Fransa'da görülen ve testlerde belirlenemeyen yeni mutasyona da değinen
Prof. Dr. Yavuz, bu mutasyonun tehlike olarak değerlendirilebilmesi için
lokalize kalmaması ve birkaç ülkede daha görülmesi gerektiğini
söyleyerek, "Çok sayıda varyant olabiliyor. Fakat bunların önem arz eden
varyantlar haline gelebilmesi için fenotipik görünümünde bir değişiklik
olması lazım. Mesela bulaşıcılığını çok artırması, ölüm ya da hastalık
şiddetini artırması, testlerden kaçması lazım.
Gerçekten böyle bir şey
olursa o zaman daha yakından izlenmeye başlanıyor. Sadece bir yerde
sınırlı kaldıysa, onun bir anlamı olmuyor.
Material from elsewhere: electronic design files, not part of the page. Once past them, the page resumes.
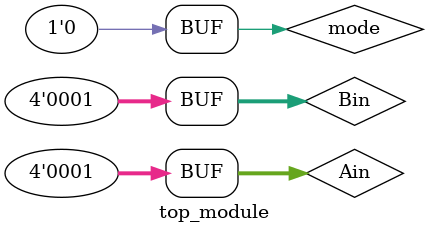
<source format=v>
module top_module;
  reg [3:0] Ain, Bin;
  reg mode;
  wire [3:0] ans;
  wire V, C;
  
  subtractor waew(
    .Ain(Ain),
    .Bin(Bin),
    .mode(mode),
    .ans(ans),
    .V(V),
    .C(C)
  );
  
  initial begin
	  Ain = 4'b0001;
    Bin = 4'b0001;
    mode = 0;
  end
  
  initial $monitor("ans = %d\n Ain = %d, Bin = %d, V = %d, C = %d", ans, Ain, Bin, V, C);
  
endmodule
</source>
O nedenle şu anda Fransa'da
tespit edilen varyant, önem arz eden ve yakından takip edilmesi gereken
bir varyant olarak değerlendirilmiyor. Ama eğer başka ülkelerde de
görülmeye başlanırsa, özellikle tanı testlerinden kaçması nedeniyle
önemli olabilir. Tanı testlerini değiştirmek de çok zor bir şey.
Değil
zaten tek gen bölgesi bakılmıyor tanı testlerinde. Birkaç bölgeye
bakılıyor. Mesela spike bölgesine, nükleokapsid gen bölgesine bakılıyor.
İngiliz varyantında da böyle oldu. Spike bölgesinde negatif çıkıyordu,
öyle tanıdılar. O nedenle şu anda bunlara (Fransa'daki varyanta)
inceleme aşamasındaki varyant deniyor. Türkiye'de de var böyle
varyantlar. Ama bunun önem arz etmesi durumunda rutin olarak izlemeniz
gerekiyor. Şu an öyle bir şey yok" dedi.